Filter classes of upsets of distributive lattices

TL;DR

This paper characterizes all finitary filter classes of upward closed sets in distributive lattices, showing they are exactly the $n$-filters related to finite Boolean lattices with $n$ atoms.

Contribution

It establishes that the only finitary filter classes are the $n$-filters, connecting them to prime filters and homomorphic preimages of finite Boolean lattices.

Findings

Finitary filter classes are exactly the $n$-filters.

$n$-filters are intersections of prime $n$-filters.
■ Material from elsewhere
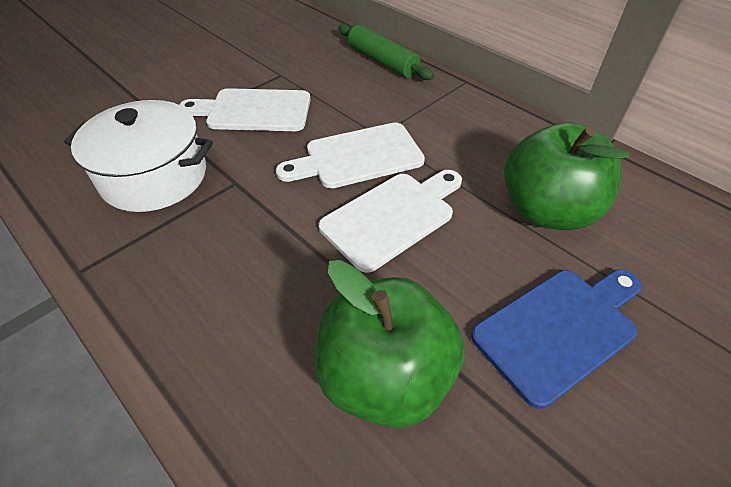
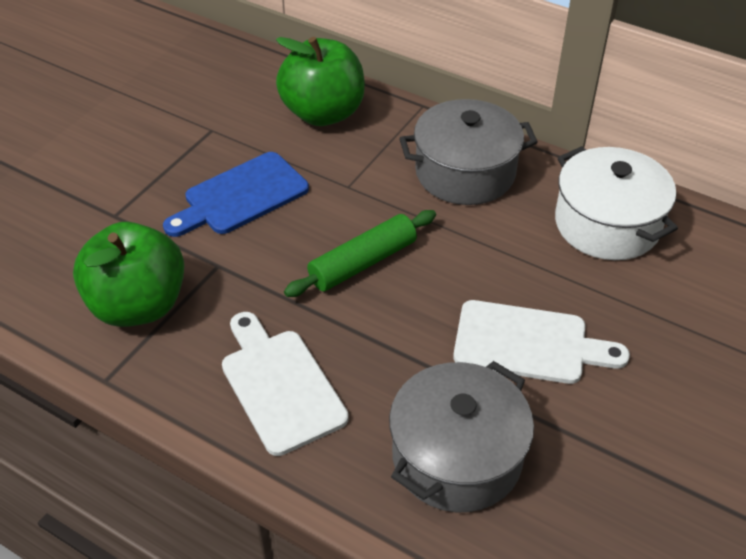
grey pot: none = 0 -> [389,361,534,512] [399,99,538,205] = 2
white cutting board: [179,88,311,131] [276,122,425,188] [319,170,462,273] = 3 -> [222,312,349,456] [453,300,630,384] = 2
On Boolean algebras, these classes are generated by prime upsets.

Abstract

Let us say that a class of upward closed sets (upsets) of distributive lattices is a finitary filter class if it is closed under homomorphic preimages, intersections, and directed unions. We show that the only finitary filter classes of upsets of distributive lattices are formed by what we call $n$-filters. These are related to the finite Boolean lattice with $n$ atoms in the same way that filters are related to the two-element Boolean lattice: $n$-filters are precisely the intersections of prime $n$-filters and prime $n$-filters are precisely the homomorphic preimages of the prime $n$-filter of non-zero elements of the finite Boolean lattice with $n$ atoms. Moreover, $n$-filters on Boolean algebras are the only finitary filter classes of upsets of Boolean algebras generated by prime upsets.